Here, Milne goes from nervously carrying the crying newborn, arms outstretched as if his son is a warm oven tray, to grasping his hand on a jaunt through the enchanted forest, which will soon provide inspiration.
All the familiar beats are present: the circular tracks in the snow, Owl in his oaky hideaway, the too-hot bath, Poohsticks on the river, Winnie trailing Christopher down a golden country path.
They are sweet and unassuming moments, and the film generally resists pouring too much “hunny” down our gullets, preferring stiff-upper-lip English stoicism. Even the expected swell of the traditional weepy finale is restrained.

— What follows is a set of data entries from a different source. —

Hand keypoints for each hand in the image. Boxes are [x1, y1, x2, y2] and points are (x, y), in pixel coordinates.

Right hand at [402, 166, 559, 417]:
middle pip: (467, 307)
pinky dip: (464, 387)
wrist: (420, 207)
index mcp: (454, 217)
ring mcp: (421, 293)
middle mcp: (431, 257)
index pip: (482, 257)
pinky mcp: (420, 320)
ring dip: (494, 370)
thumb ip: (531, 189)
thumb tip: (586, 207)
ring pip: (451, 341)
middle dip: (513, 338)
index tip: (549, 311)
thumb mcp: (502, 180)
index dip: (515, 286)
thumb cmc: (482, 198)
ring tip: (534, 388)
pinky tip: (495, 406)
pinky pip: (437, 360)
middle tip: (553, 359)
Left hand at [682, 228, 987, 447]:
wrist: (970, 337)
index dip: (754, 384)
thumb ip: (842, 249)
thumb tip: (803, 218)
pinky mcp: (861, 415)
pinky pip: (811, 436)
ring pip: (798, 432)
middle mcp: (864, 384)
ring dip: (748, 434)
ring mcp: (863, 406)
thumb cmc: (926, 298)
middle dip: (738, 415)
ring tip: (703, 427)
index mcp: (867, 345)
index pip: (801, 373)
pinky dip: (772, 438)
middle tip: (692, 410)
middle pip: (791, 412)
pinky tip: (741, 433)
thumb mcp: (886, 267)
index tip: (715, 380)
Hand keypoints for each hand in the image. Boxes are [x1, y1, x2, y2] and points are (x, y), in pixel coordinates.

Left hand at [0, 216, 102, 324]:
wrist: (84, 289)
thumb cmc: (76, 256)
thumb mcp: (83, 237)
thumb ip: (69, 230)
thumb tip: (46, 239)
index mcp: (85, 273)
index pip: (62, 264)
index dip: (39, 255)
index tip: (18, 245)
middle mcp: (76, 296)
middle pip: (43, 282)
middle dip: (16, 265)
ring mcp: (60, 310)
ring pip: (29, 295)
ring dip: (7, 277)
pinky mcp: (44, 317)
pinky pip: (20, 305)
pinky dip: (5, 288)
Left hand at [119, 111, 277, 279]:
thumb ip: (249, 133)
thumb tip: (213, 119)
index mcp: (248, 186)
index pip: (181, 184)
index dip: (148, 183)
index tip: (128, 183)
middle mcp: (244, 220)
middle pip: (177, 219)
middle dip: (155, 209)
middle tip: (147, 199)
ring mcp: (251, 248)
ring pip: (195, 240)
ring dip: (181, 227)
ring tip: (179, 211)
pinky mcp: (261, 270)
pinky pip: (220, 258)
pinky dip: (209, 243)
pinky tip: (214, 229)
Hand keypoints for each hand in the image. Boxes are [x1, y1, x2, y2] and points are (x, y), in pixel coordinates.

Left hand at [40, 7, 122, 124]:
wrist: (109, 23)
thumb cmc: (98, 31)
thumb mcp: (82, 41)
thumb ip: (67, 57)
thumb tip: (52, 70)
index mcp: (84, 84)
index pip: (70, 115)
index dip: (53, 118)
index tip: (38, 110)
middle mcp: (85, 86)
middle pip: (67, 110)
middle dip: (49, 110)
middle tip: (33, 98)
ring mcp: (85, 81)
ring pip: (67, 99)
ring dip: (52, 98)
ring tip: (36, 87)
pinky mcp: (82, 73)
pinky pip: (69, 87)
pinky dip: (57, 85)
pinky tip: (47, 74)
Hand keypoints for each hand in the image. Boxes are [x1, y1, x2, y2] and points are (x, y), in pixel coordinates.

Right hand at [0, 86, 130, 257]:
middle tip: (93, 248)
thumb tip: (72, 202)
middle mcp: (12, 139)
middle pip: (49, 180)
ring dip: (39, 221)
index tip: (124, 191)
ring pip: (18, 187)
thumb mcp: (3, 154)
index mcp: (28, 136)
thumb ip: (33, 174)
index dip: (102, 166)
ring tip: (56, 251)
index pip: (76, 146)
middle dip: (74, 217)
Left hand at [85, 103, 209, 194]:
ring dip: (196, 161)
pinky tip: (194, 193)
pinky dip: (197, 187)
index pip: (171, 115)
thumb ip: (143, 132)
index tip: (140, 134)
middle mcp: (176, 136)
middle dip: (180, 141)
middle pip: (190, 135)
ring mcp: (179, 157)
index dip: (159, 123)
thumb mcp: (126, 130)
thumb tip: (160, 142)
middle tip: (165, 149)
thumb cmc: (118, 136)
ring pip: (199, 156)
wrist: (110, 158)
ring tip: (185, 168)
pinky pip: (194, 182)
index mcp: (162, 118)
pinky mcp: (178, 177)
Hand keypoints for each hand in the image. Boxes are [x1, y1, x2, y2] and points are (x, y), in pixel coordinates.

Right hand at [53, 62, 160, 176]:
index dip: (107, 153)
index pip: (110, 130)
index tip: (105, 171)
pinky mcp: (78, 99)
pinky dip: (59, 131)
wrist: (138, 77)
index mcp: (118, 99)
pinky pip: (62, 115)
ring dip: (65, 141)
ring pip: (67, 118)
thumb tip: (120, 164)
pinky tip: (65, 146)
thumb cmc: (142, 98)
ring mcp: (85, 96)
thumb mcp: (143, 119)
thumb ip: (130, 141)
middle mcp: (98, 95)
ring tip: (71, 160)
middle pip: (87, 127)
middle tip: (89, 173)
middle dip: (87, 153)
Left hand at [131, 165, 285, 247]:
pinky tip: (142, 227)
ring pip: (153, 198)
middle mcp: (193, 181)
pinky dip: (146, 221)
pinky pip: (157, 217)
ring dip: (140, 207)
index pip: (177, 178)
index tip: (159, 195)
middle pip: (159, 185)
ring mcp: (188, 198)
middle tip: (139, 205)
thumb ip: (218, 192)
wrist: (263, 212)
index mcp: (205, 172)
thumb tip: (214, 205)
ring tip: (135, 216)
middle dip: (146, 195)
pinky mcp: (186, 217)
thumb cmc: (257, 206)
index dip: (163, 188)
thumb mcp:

There is, of course, no real soppy ending to this story. The fame that followed the books trailed Christopher for the rest of his life and forced him from the Hundred Acre Wood into the public eye.
Robbed of his childhood, he suffered bouts of heavy bullying at public˛school. So when the next war came, he disappeared into the anonymity of the army.
All this gives Goodbye Christopher Robin a slight tinge of tragedy and regret, which makes Macdonald’s nanny role all the more touching. She tried to give Christopher a regular childhood and protect him from the ravages of a commodified life, but was scorned and derided for it. She is the true centre and heart of the film, caught between adult trauma and wistful innocence.